* [AIM OF THE EXERCISE]: From the excerpt on Nigeria's problems, extract the passage starting at "At the end of" and ending at "character of nationals.", copying it word for word.

* [TEXT PROVIDED]:
At the end of the analysis there is a summary and conclusion that again tried to draw the lesson of the losses home as it focused on four major issues to which Nigerians need to find solutions and quickly too. These are: the issue of global injustice; the question of debt trap; the ugly case of local collaborators in the raping and pillaging of the country; and the need to make a choice between either a reformation or a revolution as a means of changing the character of nationals.

 

I. Introduction

This booklet is very essential to the analysis of the problems of Nigeria because it attempts to demonstrate how important it is for Nigerians to understand the unique interdependency of nations. It also brings to the fore the underlying philosophy that informs international global relations, the result of the refusal of the colonialist of yesterday to let go completely of their empires, the fraud and the deceit going on in the name of global peace and development and the essential collaboration, collusion and co-operation of our elite in the international scam going on in the name of trade and globalisation.

* [RECORD LIST]:
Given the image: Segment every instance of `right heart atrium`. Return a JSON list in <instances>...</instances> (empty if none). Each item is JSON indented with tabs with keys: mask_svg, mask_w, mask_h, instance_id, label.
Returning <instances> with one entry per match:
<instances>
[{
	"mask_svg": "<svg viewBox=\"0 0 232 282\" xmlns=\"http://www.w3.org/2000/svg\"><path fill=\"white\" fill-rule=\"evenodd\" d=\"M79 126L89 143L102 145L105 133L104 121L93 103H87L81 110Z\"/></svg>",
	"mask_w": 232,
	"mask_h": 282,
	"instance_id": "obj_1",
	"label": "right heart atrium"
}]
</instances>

* [SOLUTION FOR THIS TASK]:
At the end of the analysis there is a summary and conclusion that again tried to draw the lesson of the losses home as it focused on four major issues to which Nigerians need to find solutions and quickly too. These are: the issue of global injustice; the question of debt trap; the ugly case of local collaborators in the raping and pillaging of the country; and the need to make a choice between either a reformation or a revolution as a means of changing the character of nationals.